━━━━━ Materials provided

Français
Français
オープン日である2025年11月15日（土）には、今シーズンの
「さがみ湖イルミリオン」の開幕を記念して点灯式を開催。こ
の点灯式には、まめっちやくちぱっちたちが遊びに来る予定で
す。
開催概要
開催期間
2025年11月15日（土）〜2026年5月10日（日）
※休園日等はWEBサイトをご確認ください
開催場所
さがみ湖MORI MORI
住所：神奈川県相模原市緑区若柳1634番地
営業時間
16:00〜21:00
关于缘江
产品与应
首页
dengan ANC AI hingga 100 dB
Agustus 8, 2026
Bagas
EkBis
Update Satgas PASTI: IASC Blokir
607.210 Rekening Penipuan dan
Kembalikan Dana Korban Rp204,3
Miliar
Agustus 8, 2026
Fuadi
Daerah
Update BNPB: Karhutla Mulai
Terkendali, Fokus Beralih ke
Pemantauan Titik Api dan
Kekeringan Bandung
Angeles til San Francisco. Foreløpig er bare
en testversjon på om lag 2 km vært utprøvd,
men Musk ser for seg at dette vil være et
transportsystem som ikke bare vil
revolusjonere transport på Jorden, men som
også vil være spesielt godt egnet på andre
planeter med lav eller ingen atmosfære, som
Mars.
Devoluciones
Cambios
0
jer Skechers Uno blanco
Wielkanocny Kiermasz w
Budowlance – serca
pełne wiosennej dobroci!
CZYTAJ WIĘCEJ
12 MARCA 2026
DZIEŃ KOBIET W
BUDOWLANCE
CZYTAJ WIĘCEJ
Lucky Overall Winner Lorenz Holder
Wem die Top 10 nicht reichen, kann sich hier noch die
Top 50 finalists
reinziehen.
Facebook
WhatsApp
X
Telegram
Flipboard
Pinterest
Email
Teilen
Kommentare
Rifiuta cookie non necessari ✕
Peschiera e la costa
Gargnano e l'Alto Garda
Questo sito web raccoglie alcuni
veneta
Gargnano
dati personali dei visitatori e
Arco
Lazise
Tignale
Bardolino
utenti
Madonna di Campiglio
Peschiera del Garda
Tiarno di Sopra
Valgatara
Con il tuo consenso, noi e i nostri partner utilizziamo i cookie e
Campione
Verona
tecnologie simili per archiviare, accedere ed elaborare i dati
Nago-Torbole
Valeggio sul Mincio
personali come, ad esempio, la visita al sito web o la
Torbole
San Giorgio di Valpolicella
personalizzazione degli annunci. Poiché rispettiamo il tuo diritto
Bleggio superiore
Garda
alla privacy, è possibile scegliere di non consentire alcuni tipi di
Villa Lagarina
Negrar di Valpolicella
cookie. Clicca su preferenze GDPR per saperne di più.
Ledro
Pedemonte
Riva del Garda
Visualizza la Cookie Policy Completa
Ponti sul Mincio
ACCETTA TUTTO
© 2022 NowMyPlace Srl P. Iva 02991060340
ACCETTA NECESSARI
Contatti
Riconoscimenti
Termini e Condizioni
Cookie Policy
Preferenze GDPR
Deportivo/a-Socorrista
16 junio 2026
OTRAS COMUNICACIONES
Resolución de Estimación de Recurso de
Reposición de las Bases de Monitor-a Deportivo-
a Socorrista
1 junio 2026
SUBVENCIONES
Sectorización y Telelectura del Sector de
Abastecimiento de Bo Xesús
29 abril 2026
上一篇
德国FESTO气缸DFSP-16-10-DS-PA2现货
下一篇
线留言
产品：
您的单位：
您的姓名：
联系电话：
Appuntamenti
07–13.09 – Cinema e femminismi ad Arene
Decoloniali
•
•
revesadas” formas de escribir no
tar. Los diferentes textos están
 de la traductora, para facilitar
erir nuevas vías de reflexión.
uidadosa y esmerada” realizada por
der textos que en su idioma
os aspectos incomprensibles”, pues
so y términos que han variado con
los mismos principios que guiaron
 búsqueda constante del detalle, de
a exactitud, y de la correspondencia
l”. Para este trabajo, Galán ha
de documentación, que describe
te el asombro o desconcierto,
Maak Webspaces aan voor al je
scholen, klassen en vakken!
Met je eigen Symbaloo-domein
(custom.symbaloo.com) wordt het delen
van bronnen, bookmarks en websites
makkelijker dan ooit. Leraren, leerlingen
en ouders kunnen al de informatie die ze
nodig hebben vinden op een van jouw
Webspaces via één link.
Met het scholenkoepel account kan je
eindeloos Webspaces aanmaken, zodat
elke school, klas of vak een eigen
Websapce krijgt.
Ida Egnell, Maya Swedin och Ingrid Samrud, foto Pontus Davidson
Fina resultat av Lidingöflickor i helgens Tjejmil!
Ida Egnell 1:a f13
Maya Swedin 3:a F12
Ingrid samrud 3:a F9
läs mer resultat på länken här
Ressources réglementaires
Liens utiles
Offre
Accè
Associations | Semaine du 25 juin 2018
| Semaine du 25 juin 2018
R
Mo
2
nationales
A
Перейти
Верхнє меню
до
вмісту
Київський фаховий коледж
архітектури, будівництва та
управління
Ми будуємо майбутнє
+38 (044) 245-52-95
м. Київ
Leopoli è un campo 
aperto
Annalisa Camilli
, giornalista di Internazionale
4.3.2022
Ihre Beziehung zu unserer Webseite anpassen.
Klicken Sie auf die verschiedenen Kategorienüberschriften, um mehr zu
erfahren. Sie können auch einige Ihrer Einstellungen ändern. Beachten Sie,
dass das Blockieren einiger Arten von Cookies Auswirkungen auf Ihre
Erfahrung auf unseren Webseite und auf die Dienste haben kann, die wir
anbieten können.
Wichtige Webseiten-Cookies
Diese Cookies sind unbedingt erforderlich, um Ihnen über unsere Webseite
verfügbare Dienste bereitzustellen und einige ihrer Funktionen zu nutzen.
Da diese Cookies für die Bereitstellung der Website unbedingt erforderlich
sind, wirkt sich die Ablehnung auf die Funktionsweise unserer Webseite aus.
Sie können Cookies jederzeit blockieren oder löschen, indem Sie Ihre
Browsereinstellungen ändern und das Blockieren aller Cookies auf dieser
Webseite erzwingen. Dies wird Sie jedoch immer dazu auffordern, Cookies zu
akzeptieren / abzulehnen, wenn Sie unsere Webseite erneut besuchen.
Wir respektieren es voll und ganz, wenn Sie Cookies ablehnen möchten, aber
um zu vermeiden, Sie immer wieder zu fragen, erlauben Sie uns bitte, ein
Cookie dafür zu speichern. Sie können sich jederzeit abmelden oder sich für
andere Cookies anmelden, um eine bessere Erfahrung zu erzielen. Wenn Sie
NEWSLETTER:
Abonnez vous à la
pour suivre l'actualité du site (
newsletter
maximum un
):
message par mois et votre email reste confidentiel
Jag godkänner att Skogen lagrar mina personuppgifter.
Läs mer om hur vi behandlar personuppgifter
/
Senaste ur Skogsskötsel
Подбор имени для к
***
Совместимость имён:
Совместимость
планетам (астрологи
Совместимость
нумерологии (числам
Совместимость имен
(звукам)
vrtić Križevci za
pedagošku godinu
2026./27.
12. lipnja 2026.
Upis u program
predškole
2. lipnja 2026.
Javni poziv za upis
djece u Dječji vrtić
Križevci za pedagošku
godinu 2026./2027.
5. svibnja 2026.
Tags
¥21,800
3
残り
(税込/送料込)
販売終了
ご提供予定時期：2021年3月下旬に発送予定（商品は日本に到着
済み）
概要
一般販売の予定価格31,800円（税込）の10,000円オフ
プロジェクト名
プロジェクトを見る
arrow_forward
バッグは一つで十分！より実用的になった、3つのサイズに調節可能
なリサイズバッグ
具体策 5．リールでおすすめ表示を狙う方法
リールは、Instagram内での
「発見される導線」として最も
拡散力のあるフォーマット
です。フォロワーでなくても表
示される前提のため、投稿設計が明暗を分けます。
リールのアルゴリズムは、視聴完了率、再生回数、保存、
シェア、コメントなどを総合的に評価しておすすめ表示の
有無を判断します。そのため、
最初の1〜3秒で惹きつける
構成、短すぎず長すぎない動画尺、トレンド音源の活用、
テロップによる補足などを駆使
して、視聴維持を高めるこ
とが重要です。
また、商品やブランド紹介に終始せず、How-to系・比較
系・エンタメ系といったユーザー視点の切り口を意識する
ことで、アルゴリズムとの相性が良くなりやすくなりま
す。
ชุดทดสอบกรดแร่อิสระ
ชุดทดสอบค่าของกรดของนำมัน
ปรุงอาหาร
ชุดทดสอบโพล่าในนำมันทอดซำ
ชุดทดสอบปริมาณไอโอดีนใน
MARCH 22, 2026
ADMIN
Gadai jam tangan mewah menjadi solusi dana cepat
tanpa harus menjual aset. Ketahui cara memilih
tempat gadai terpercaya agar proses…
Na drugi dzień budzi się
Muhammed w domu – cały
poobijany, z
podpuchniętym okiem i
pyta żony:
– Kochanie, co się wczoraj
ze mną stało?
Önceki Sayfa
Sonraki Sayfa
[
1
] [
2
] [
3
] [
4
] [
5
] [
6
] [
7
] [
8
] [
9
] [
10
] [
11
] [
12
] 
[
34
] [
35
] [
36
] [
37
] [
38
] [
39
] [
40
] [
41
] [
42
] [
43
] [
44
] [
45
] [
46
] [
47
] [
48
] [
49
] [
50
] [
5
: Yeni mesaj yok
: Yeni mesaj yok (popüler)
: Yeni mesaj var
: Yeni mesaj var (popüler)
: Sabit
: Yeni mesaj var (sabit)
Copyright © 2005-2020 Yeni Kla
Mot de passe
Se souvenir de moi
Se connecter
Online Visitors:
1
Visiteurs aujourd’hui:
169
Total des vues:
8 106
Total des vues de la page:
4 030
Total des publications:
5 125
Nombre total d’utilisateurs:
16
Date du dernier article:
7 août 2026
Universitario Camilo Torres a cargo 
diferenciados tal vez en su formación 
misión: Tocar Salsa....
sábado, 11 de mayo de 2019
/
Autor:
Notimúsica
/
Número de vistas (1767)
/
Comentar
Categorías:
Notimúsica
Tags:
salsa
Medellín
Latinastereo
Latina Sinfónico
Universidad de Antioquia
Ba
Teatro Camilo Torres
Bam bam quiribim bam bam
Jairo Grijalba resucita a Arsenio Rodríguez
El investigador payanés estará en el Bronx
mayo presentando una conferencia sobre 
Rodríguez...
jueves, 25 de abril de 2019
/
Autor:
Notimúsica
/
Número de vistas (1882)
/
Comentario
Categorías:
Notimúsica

━━━━━━━━━━

Requirement
From the top of the material above, please transcribe each line exactly. Include the line with "Kembalikan Dana Korban Rp204,3" and end there.

Exercise response
Français
Français
オープン日である2025年11月15日（土）には、今シーズンの
「さがみ湖イルミリオン」の開幕を記念して点灯式を開催。こ
の点灯式には、まめっちやくちぱっちたちが遊びに来る予定で
す。
開催概要
開催期間
2025年11月15日（土）〜2026年5月10日（日）
※休園日等はWEBサイトをご確認ください
開催場所
さがみ湖MORI MORI
住所：神奈川県相模原市緑区若柳1634番地
営業時間
16:00〜21:00
关于缘江
产品与应
首页
dengan ANC AI hingga 100 dB
Agustus 8, 2026
Bagas
EkBis
Update Satgas PASTI: IASC Blokir
607.210 Rekening Penipuan dan
Kembalikan Dana Korban Rp204,3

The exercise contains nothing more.